◆ SELECTED EXCERPT:

▬▬▬▬▬▬▬▬▬▬

As Alfie Evans valiantly struggles to stay alive, his legal hopes of traveling outside of the UK for treatment got an unexpected boost. After what appeared to be a final ruling from the court yesterday that denied Evans’ parents the opportunity to use the air ambulance standing by to carry the child to Bambino Gesu Pediatric Hospital at the Vatican, the Evans’ attorneys got contacted by a judge explaining that they could launch another appeal. The case will get heard again this afternoon:

Sir Andrew McFarlane, will head a panel of three Court of Appeal judges due to hear arguments about the 23-month-old at a hearing in London on Wednesday afternoon.

A spokeswoman for the Christian Legal Centre said the judge would be asked to allow medical experts in Italy to examine Alfie.

Alfie’s parents have already lost two rounds of fights, in the High Court, Court of Appeal, Supreme Court and European Court of Human Rights.

The chances of a reversal is likely somewhere between slim and none, given the precedents in British courts, but it does at least represent another opportunity for common sense to prevail. The Evanses are not arguing for more treatment from the British medical system; all they want is to have the opportunity to seek treatment elsewhere. That costs the UK nothing at all while preserving the parents as the primary authority for the child. Absent evidence of abuse or neglect, the parents should have priority on deciding what is best for their child, especially when the government-run health care system is attempting to impose a regime of fatal neglect onto their child.

▬▬▬▬▬▬▬▬▬▬

◆ PROVIDED RECORDS:
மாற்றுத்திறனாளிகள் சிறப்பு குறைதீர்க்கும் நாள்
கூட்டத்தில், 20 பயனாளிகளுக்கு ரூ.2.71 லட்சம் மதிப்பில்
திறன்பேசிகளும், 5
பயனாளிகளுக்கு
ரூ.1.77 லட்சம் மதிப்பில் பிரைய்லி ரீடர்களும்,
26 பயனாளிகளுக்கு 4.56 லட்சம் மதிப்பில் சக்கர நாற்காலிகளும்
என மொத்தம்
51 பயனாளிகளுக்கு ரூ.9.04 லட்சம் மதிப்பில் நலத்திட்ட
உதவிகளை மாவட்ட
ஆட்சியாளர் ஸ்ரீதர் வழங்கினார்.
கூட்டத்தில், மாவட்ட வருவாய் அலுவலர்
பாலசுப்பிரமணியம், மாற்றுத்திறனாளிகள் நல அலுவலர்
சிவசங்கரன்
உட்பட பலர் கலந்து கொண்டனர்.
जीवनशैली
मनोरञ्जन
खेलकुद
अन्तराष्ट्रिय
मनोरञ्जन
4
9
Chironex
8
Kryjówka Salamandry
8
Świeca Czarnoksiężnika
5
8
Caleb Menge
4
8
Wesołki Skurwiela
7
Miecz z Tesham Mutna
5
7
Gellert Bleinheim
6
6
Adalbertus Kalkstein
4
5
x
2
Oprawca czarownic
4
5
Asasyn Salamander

▬▬▬▬▬▬▬▬▬▬

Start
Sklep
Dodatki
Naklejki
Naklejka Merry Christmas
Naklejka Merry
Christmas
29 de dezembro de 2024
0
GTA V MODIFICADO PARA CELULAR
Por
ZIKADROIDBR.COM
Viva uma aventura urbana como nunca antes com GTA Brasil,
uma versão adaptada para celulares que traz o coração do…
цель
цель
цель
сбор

▬▬▬▬▬▬▬▬▬▬

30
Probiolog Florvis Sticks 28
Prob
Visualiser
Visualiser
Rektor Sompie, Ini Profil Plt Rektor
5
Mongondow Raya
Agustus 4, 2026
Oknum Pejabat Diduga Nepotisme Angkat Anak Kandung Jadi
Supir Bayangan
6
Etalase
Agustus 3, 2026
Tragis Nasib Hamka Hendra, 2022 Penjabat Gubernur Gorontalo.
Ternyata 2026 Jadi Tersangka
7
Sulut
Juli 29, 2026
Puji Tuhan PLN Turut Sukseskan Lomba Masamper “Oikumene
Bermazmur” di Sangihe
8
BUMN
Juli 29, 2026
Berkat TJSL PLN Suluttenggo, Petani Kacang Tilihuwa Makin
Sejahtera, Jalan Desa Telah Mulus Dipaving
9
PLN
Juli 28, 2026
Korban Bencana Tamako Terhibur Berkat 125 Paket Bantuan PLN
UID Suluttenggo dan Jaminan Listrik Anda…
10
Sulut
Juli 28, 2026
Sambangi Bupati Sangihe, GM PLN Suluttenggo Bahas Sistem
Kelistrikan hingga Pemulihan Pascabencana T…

▬▬▬▬▬▬▬▬▬▬

◆ TASKS TO COMPLETE:
(1) Return the portion of the article about the Alfie Evans case starting with "The chances of" and going on through "onto their child.".
(2) Answer these questions from the article about the Alfie Evans case.
(a) To which hospital was the air ambulance standing by to carry Alfie?
(b) Who will head the panel of three Court of Appeal judges?
(c) According to the Christian Legal Centre spokeswoman, what would the judge be asked to allow?
Rely only on the article about the Alfie Evans case.

◆ PROBLEM SOLUTIONS:
(1)
The chances of a reversal is likely somewhere between slim and none, given the precedents in British courts, but it does at least represent another opportunity for common sense to prevail. The Evanses are not arguing for more treatment from the British medical system; all they want is to have the opportunity to seek treatment elsewhere. That costs the UK nothing at all while preserving the parents as the primary authority for the child. Absent evidence of abuse or neglect, the parents should have priority on deciding what is best for their child, especially when the government-run health care system is attempting to impose a regime of fatal neglect onto their child.

(2)
(a) Bambino Gesu Pediatric Hospital at the Vatican
(b) Sir Andrew McFarlane
(c) Allowing medical experts in Italy to examine Alfie